Further, as mayor of the city in which conspiracy theorist Alex Jones has led several rallies declaring the pandemic to be a hoax, and in which right-wing demonstrators have regularly gathered to protest various state public health orders, Adler knows how politicized the response to the pandemic has been. One of his key responsibilities has become countering rampant misinformation about the seriousness of the coronavirus. Instead, he gave those who peddle that misinformation, such as Jones, a new talking point. Arguments that policies intended for the public good are too strict gain purchase when leaders who have access to the best information about the pandemic—including Adler, California governor Gavin Newsom, Denver mayor Michael Hancock, San Francisco mayor London Breed, and San Jose mayor Sam Liccardo, etc.—seem to decide that it’s safe to live life more or less normally. (The infectious disease experts and epidemiologists who actually understand the information folks including Adler have access to are staying home.)

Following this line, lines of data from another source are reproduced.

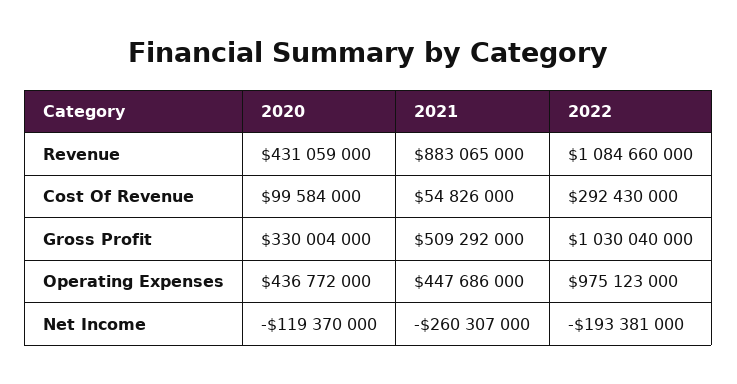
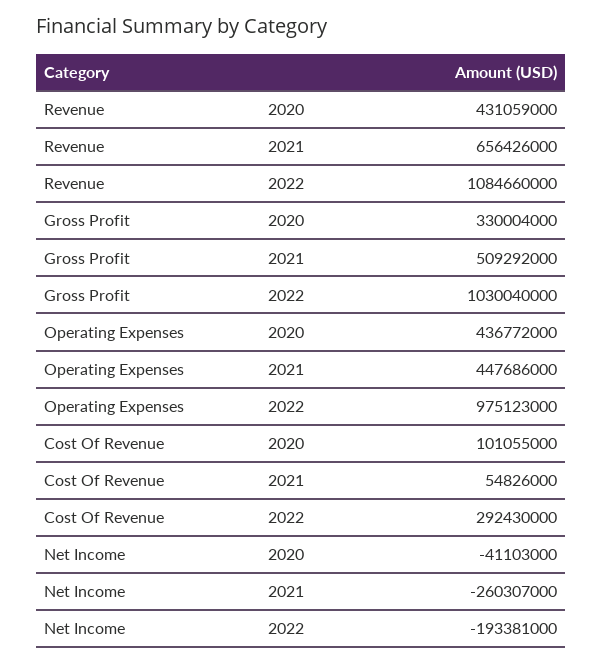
  {
    "2020": {
      "Revenue": 431059000,
-     "Cost Of Revenue": 99584000,
+     "Cost Of Revenue": 101055000,
      "Gross Profit": 330004000,
      "Operating Expenses": 436772000,
-     "Net Income": -119370000
+     "Net Income": -41103000
    },
    "2021": {
-     "Revenue": 883065000,
+     "Revenue": 656426000,
      "Cost Of Revenue": 54826000,
      "Gross Profit": 509292000,
      "Operating Expenses": 447686000,
      "Net Income": -260307000
    },
    "2022": {
      "Revenue": 1084660000,
      "Cost Of Revenue": 292430000,
      "Gross Profit": 1030040000,
      "Operating Expenses": 975123000,
      "Net Income": -193381000
    }
  }

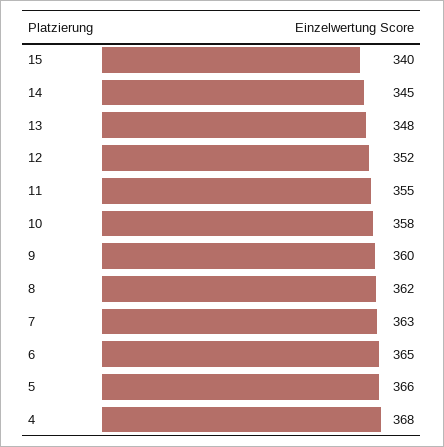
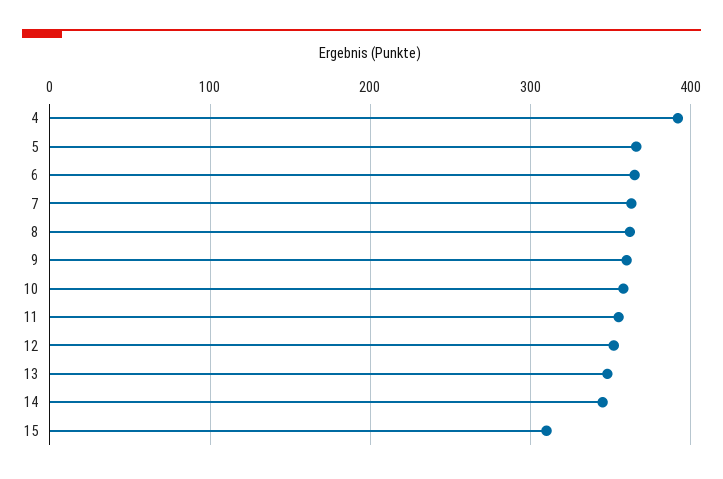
  {
-   "15": 340,
+   "15": 310,
    "14": 345,
    "13": 348,
    "12": 352,
    "11": 355,
    "10": 358,
    "9": 360,
    "8": 362,
    "7": 363,
    "6": 365,
    "5": 366,
-   "4": 368
+   "4": 390
  }

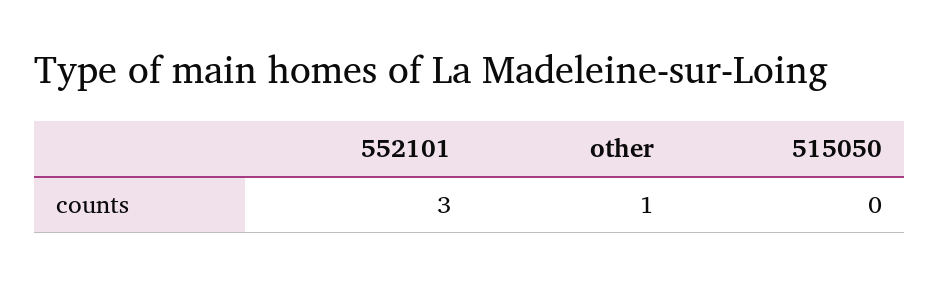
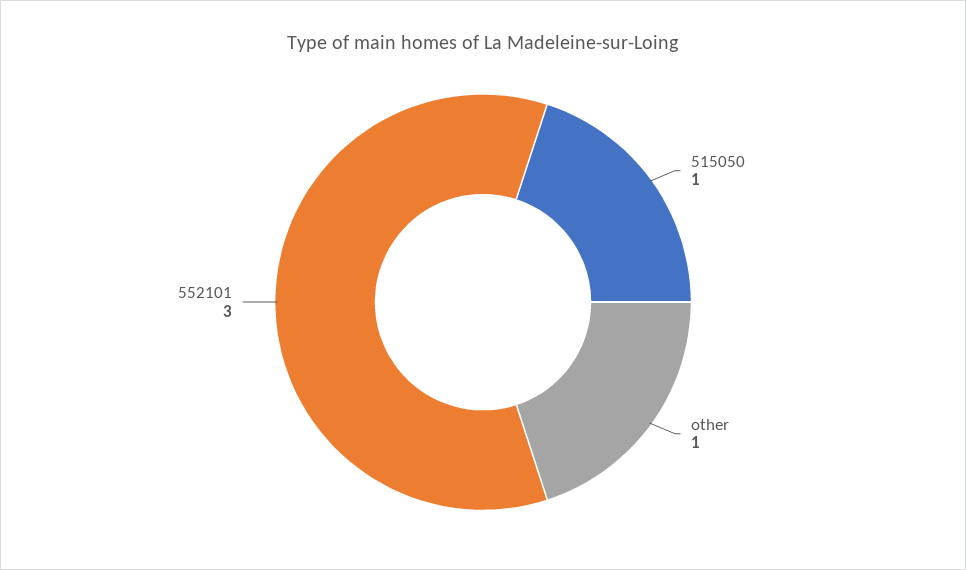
  {
    "552101": 3,
    "other": 1,
-   "515050": 0
+   "515050": 1
  }

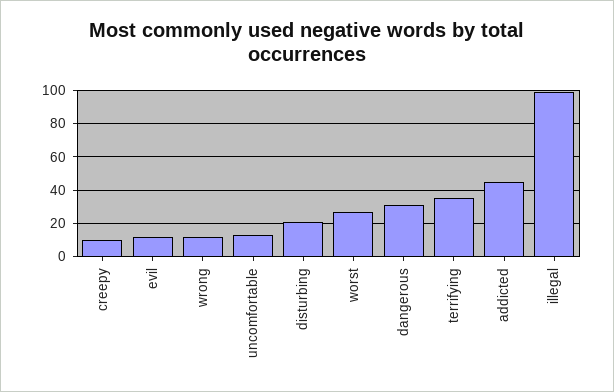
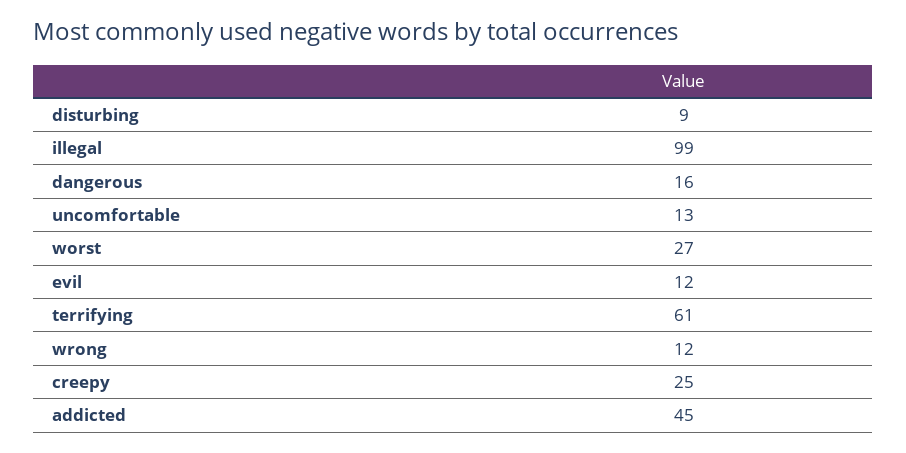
  {
-   "creepy": 10,
+   "creepy": 25,
    "evil": 12,
    "wrong": 12,
    "uncomfortable": 13,
-   "disturbing": 20,
+   "disturbing": 9,
    "worst": 27,
-   "dangerous": 30,
+   "dangerous": 16,
-   "terrifying": 35,
+   "terrifying": 61,
    "addicted": 45,
    "illegal": 99
  }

Adler also squandered much of his remaining political capital on his trip to the beach. Leaders at the state level have repeatedly targeted actions that Austin has taken, even locally popular ones. After the city passed a public camping ordinance that made life easier on homeless Austinites, the state sent TxDOT to “clean up” camps along highways. After Adler and the Austin City Council voted to slash the police budget by one third this summer, Governor Greg Abbott announced he would consider a proposal that would punish local governments that cut police budgets and a measure that would allow state troopers to control policing in certain parts of Austin. As the mayor of a city with hostile statewide leadership, Adler’s margin for error is slim. Opening himself up to charges that he’s a hypocrite plays directly into a line of attack that’s been wielded against the city for years, at a time when the Texas Legislature can score easy points by pursuing measures that undo his agenda.

More than any of that, though, Adler’s decision to host a large family gathering and follow it up with a trip to Mexico, eight months into a pandemic, comes off as deeply selfish. Austin business owners have struggled to maintain their livelihoods and those of their employees while also managing public safety responsibilities that were thrust upon them in the absence of clear rules or much-needed financial relief. Everyone has made sacrifices during the pandemic, and part of how we justify those sacrifices is through a sense of solidarity—that we’re all doing our part, that we’re not the only ones who miss our families or our vacations or our celebrations of life’s big moments. When the mayor betrayed those ideals, that solidarity was damaged—and it will take more than an apology to restore it.